Fort Strino Als im Mai 1915 die ersten Kanonendonner das Val di Stavel erzittern ließen, war das Forte vollkommen moder­nisiert worden. Es be­gann der sogenannte "Weiße Krieg", dessen Stellungskämpfe vielfach in über 3500 m Höhe statt­fanden.

Heutzutage ist es unvor­stell­bar, unter welchen klimatischen, geographi­schen und psychologischen Bedingungen diese Ge­fech­te stattfanden und die Sol­da­ten zu überleben ver­suchten.

Wochenlange Temperaturen unter -20 °C, Schneehöhen über 10 m, ständige Blitzschlag- und Lawinengefahr ließen das Leben der ausharrenden Gebirgsjäger auch ohne Gefechte zu einem Kampf gegen die Naturgewalten werden. Erst nach Jahrzehnten des Verfalls besann man sich nun der geschichtlichen Werte. Durch die Not der Nachkriegszeit wurde von Einheimischen abgebaut, was nur abzubauen ging. (Der Ort Vermiglio unweit des Forts wurde im Krieg bombardiert und vollständig zerstört.)

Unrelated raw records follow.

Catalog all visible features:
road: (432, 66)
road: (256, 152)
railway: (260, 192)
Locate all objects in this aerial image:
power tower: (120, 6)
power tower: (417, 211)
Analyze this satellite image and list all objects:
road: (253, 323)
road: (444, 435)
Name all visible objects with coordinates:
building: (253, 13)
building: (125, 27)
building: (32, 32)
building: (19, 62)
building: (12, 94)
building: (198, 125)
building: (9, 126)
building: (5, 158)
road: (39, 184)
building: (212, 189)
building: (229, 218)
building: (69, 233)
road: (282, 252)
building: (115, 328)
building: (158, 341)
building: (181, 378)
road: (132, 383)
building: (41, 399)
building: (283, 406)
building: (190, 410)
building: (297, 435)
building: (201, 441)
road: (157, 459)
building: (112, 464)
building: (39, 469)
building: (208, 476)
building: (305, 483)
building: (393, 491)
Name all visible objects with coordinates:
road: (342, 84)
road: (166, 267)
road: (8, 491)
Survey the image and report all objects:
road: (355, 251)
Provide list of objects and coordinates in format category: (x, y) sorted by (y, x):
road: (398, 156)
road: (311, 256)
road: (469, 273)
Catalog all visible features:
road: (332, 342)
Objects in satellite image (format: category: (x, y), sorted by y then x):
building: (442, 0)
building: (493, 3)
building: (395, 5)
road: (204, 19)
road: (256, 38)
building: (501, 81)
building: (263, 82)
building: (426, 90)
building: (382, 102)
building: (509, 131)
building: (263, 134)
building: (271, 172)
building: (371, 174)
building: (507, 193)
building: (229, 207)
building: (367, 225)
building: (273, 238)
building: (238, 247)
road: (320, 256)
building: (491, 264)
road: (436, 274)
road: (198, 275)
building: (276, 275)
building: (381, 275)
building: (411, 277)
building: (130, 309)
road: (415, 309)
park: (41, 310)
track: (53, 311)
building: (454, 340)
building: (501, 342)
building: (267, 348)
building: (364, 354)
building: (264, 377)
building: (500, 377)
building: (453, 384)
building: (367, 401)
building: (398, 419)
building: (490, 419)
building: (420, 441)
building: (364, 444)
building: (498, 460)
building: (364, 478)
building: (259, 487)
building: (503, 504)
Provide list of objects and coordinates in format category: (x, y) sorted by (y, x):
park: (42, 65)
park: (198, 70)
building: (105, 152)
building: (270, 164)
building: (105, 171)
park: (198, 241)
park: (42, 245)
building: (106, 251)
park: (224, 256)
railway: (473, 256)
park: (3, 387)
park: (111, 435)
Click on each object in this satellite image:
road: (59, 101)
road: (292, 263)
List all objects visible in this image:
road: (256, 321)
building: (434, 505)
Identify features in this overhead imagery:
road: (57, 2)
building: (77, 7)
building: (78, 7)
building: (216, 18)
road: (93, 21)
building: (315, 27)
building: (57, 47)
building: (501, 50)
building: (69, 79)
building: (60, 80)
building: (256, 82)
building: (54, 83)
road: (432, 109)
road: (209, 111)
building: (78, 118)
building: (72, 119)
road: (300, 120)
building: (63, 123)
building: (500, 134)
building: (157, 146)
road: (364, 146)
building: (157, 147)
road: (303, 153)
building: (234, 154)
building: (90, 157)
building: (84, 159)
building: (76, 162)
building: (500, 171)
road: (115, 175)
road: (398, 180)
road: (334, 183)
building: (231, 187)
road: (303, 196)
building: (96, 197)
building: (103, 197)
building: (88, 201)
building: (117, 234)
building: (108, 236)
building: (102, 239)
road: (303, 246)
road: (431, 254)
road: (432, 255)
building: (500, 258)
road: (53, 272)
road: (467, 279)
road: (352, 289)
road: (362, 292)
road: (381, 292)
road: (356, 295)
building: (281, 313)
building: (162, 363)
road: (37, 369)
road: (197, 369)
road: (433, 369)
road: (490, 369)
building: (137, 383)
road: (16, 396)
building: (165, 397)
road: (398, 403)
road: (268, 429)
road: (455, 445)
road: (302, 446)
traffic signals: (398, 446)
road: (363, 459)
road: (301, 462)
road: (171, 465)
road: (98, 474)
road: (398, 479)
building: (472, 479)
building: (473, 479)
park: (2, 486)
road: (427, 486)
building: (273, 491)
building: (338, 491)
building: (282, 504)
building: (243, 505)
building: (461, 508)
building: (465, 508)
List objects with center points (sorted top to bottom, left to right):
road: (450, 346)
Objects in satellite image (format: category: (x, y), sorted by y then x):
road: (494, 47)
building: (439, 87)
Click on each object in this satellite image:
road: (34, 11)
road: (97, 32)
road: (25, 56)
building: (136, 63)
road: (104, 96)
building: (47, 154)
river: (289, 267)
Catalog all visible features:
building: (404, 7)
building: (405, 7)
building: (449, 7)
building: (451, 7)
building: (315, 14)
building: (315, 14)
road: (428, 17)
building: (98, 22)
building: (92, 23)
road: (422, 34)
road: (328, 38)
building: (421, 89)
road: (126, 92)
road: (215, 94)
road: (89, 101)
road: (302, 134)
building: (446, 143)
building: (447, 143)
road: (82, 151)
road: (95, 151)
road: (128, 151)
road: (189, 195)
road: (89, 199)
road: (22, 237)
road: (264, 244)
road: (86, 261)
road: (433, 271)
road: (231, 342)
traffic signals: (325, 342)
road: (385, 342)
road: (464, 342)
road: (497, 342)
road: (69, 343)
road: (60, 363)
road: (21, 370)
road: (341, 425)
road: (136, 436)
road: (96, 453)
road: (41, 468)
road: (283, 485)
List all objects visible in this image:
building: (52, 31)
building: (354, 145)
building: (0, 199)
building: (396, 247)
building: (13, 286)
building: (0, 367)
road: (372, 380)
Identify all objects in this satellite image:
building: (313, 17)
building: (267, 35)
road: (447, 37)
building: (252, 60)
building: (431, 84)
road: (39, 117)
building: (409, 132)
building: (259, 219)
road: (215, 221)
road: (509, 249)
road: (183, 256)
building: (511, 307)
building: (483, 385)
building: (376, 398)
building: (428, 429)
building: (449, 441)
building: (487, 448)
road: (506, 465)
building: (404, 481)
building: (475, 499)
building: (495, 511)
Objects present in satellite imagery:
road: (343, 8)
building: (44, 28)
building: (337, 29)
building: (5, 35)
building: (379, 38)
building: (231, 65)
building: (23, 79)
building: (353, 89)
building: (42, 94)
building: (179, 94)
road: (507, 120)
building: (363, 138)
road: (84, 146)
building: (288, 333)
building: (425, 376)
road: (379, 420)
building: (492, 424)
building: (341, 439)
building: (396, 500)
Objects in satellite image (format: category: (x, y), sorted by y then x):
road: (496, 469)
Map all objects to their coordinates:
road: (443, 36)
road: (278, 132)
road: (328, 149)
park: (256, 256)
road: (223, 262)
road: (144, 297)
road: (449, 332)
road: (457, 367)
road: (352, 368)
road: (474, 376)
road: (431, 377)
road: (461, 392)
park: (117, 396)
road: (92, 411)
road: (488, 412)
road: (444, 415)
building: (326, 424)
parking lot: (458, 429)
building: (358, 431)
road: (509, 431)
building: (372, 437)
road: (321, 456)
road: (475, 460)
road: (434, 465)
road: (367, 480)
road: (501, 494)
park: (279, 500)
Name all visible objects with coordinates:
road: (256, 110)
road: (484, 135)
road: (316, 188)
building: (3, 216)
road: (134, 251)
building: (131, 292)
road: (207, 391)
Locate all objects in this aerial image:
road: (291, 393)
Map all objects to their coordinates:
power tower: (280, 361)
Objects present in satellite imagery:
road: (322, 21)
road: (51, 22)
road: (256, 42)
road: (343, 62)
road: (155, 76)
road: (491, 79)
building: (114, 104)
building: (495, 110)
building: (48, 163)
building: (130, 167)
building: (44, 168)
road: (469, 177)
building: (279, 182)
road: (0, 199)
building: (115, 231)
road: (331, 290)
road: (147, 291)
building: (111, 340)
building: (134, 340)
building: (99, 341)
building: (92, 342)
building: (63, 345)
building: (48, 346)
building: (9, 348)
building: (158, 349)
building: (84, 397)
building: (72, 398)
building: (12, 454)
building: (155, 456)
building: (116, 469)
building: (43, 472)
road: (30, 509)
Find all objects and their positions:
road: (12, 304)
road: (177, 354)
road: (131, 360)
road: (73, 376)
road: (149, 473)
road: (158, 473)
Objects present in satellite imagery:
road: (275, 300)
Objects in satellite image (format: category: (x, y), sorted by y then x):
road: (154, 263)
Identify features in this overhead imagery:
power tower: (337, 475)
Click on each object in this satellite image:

So elegant, wie sich uns das Forte Strino heute nach umfangreicher Restaurierung und Wieder­aufbau darbietet, wird es wahrscheinlich nicht ausgesehen haben. Wir befürchten, daß die Außenansicht etwas "verschlimmbessert" wurde. Wer einen steilen, aber selbst in Motorrad­klamotten akzeptablen Treppenaufstieg nicht scheut, kann das Fort besichtigen.